# Overige Discussie Rubrieken > Medicatie en pijnbestrijding >  Verslaafd aan Lorazepam/Temesta,wat nu?

## marino

Hallo ieder, ik ben marino, en ben verslaafd aan temesta 2.5 mg, ik neem s'avonds één temesta 2.5 mg en 1 loramet 2 mg, om te kunnen slapen, als het me niet lukt om in slaap te vallen, doe ik dat nog eens maar dan neem ik twee temesta's van 2.5 mg en één loramet, en dan slaap ik, is er iemand die raad weet om die temesta's kwijt te raken, dit duurt zo nu al twee jaar en voel me schuldig dag het me niet lukt die medicatie kwijt te raken, ik hoop dat iemand me tips kan geven. Op voorhand dank. 

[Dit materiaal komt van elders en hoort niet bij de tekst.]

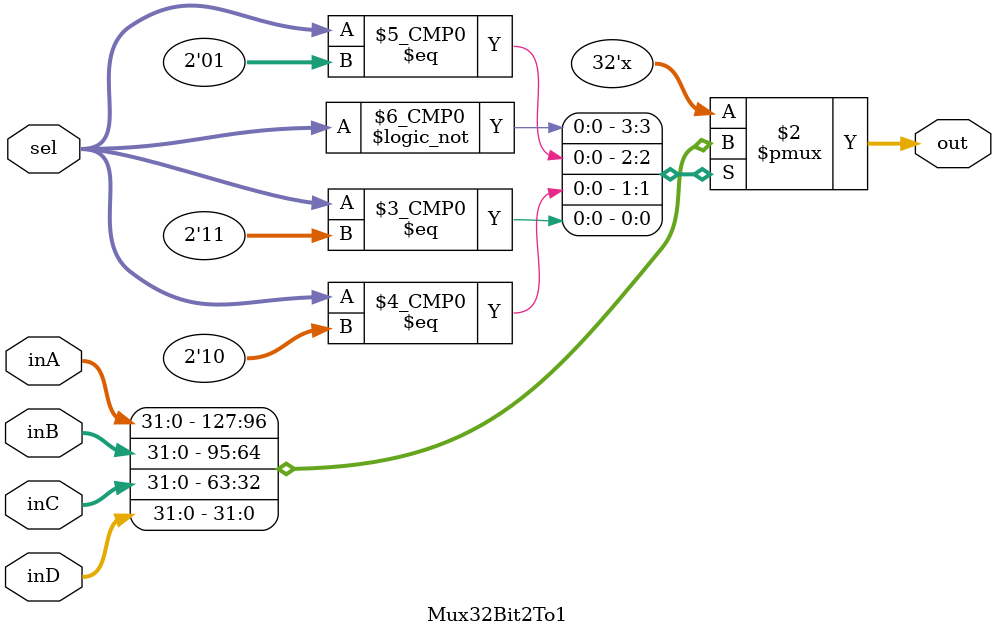
<source format=v>
`timescale 1ns / 1ps


module Mux32Bit2To1(out, inA, inB, inC, inD, sel);

    output reg [31:0] out;
    
    input [31:0] inA;
    input [31:0] inB;
    input [31:0] inC;
    input [31:0] inD;
    input [1:0] sel;

    /* Fill in the implementation here ... */
 always @ (sel or inA or inB or inC or inD)
      begin : mux
       case(sel ) 
          2'b00 : out = inA; // if sel = 0, then input A
          2'b01 : out = inB; //if sel = 1,then input B
          2'b10 : out = inC; //if sel = 1,then input B
          2'b11 : out = inD; //if sel = 1,then input B
       endcase 
      end
endmodule

</source>
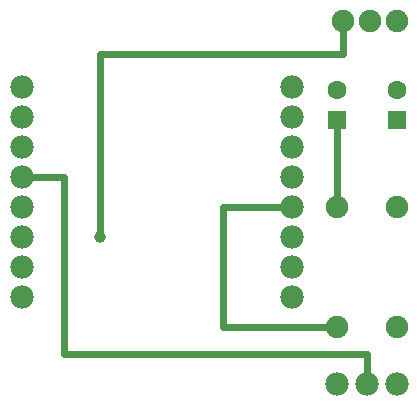
<source format=gbl>
G04 MADE WITH FRITZING*
G04 WWW.FRITZING.ORG*
G04 DOUBLE SIDED*
G04 HOLES PLATED*
G04 CONTOUR ON CENTER OF CONTOUR VECTOR*
%ASAXBY*%
%FSLAX23Y23*%
%MOIN*%
%OFA0B0*%
%SFA1.0B1.0*%
%ADD10C,0.039370*%
%ADD11C,0.077778*%
%ADD12C,0.062992*%
%ADD13C,0.075000*%
%ADD14C,0.078000*%
%ADD15R,0.062992X0.062992*%
%ADD16C,0.024000*%
%ADD17R,0.001000X0.001000*%
%LNCOPPER0*%
G90*
G70*
G54D10*
X328Y577D03*
G54D11*
X68Y1077D03*
X68Y977D03*
X68Y877D03*
X68Y777D03*
X68Y677D03*
X68Y577D03*
X68Y477D03*
X68Y377D03*
X968Y377D03*
X968Y477D03*
X968Y577D03*
X968Y677D03*
X968Y777D03*
X968Y877D03*
X968Y977D03*
X968Y1077D03*
G54D12*
X1318Y967D03*
X1318Y1065D03*
X1118Y967D03*
X1118Y1065D03*
G54D13*
X1318Y677D03*
X1318Y277D03*
X1118Y677D03*
X1118Y277D03*
G54D14*
X1318Y87D03*
X1218Y87D03*
X1118Y87D03*
G54D13*
X1138Y1297D03*
X1228Y1297D03*
X1318Y1297D03*
G54D15*
X1318Y967D03*
X1118Y967D03*
G54D16*
X1219Y186D02*
X1219Y117D01*
D02*
X208Y186D02*
X1219Y186D01*
D02*
X208Y776D02*
X208Y186D01*
D02*
X98Y776D02*
X208Y776D01*
D02*
X1118Y940D02*
X1118Y705D01*
D02*
X328Y1187D02*
X328Y596D01*
D02*
X1138Y1187D02*
X328Y1187D01*
D02*
X1138Y1268D02*
X1138Y1187D01*
D02*
X739Y677D02*
X739Y276D01*
D02*
X739Y276D02*
X1090Y277D01*
D02*
X939Y677D02*
X739Y677D01*
G54D17*
D02*
G04 End of Copper0*
M02*
</source>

Met vriendelijke groeten, marino

----------


## Agnes574

Beste Marino,

Oei, jij bent blijkbaar verslaafd geraakt aan Lorazepam .. en alles waar 'pam' achter staat is verslavend.
Ik kan je 2 tips geven; 
-'cold turkey' afkicken en een week niet slapen en de ontwenningsverschijnselen voor lief nemen zolang totdat je je eigen (normale) slaappatroon terughebt of
-professionele hulp inroepen .. je mag Lorazepam niet onderschatten!

Ik heb al gelezen dat je een angststoornis hebt .. weet echter dat eerder de Seroxat dan de Lorazepam je kan helpen bij die stoornis..dus beter de Seroxat opbouwen/verhogen en de Temesta afbouwen/verlagen .. al weet ik héél goed dat dat makkelijker klinkt als gedaan ..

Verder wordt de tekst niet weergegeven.